8. Design a More Comfortable Office Environment

From a human resources angle, Maayan said that “One of the results of COVID was that hybrid is now the norm. This wasn’t the case before, but SOC analysts now expect to choose whether they want to work partly from home, and to determine how frequently they will be coming into the office.” 

As we move out of COVID, she added, “It’s important that there be appealing workspaces available for security professionals – an attractive in-office SOC environment. We want to continue to encourage people to come to the office, because the face-to-face interactions, the collaboration – it’s as important as ever. There are more opportunities to exchange ideas and brainstorm with other SOC analysts when everyone is in the office. 

9. Create a Feeling of Belonging

At the end of the day, SOC analysts want to have a good feeling about their place of employment, and Hen enumerated several ways to accomplish this. “Beyond the work,” he said, “you want the company to demonstrate that they are living their values, which creates a good feeling, a personal connection. In addition, you want people to feel part of the company journey – to know that as the company moves forward, so will they.” He added, “I know that at CyberProof, I have opportunities to impact the development of the product and its features. This is one of my responsibilities, and this kind of involvement makes a big difference. 

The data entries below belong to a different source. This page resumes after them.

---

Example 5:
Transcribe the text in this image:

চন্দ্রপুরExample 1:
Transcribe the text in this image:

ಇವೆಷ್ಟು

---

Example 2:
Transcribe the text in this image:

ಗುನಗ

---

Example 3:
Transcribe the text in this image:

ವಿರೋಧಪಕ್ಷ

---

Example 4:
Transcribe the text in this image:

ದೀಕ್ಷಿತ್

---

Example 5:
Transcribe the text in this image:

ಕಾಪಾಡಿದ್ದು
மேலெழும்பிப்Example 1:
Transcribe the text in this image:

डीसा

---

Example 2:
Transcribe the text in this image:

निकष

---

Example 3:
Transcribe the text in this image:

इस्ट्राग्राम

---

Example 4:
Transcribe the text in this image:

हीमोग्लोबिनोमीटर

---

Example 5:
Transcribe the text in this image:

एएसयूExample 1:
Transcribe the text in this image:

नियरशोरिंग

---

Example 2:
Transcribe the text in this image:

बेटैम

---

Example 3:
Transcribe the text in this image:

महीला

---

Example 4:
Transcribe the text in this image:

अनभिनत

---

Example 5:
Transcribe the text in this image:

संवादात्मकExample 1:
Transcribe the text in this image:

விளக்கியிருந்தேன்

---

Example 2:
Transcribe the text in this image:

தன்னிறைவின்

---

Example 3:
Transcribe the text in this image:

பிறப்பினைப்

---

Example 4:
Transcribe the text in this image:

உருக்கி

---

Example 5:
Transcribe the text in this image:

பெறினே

Hen also pointed out that, “Perhaps it goes without saying that people need to be happy with the terms of their employment. SOC analysts are regularly being headhunted – so, managers need to make sure their team members are happy with the conditions they receive at the SOC. Managers also need to make sure their team members are comfortable enough to have honest, authentic discussions with them about the problems that arise. You can’t forget that there’s always the temptation to move on, even if this is not a rational decision.”

I know that at CyberProof, I have opportunities to impact the development of the product and its features. This is one of my responsibilities, and this kind of involvement makes a big difference.

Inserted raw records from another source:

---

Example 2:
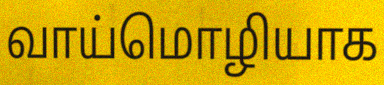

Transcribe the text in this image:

வாய்மொழியாக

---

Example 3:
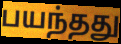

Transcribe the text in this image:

பயந்தது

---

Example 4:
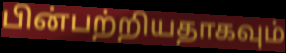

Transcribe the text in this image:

பின்பற்றியதாகவும்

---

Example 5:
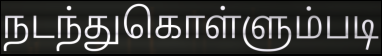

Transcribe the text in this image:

நடந்துகொள்ளும்படி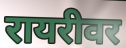
रायरीवरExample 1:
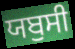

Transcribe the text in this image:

ਯਬੁਸੀ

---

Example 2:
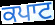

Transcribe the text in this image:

ਕਪਾਟ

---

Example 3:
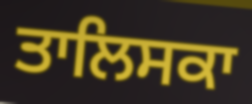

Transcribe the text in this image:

ਤਾਲਿਸਕਾ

10. Encourage Personal Growth

Maayan said that, as a manager herself, she frequently draws inspiration from Alice in Wonderland’s famed Cheshire cat. “’If you don’t know where you want to go, then it doesn’t matter which path you take’ – that’s what the Cheshire cat says.” She explained further, “As managers, we can help SOC analysts develop a path, figure out where they are headed. Having the path itself makes a huge difference. Each SOC analyst needs first to create a vision or roadmap, and then work toward it.”

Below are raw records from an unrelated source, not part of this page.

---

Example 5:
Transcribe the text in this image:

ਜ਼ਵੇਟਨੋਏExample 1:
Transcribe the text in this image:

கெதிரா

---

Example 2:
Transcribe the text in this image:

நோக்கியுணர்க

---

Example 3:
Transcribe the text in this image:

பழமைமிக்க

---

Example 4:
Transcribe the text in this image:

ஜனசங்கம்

Maayan continued, “As managers, we want to provide support in this process: Divide the vision itself into smaller, smarter KPIs. In other words, help people establish goals that are S.M.A.R.T. – Specific, Measurable, Achievable, Realistic, and Timely. Doing this requires having 1-on-1 meetings with team members on a regular basis – something that’s always important but is particularly crucial when people are working from home. Get to know your team and understand what motivates each of them. Encourage each person to grow and, where possible – depending on the size and structure of the organization – encourage them to move into new and different positions, so they continue to learn.”

Experience shows that SOC leaders who invest thought, time, and resources in the well-being and personal development of each SOC analyst can effectively reduce burnout and improve retention.

Conclusion: For Cyber Security Leaders, Attracting and Retaining Talent Requires Hard Work

The talent gap in the cyber security industry is growing, as the number of unfulfilled jobs continues to increase. There’s a limited pool of cyber professionals, and it’s not easy to keep them on board. 

Experience shows that SOC leaders who invest thought, time, and resources in the well-being and personal development of each SOC analyst can effectively reduce burnout and improve retention. While it’s clear that the talent gap is here to stay, there is much that can be done to strengthen your team and create a more robust organization.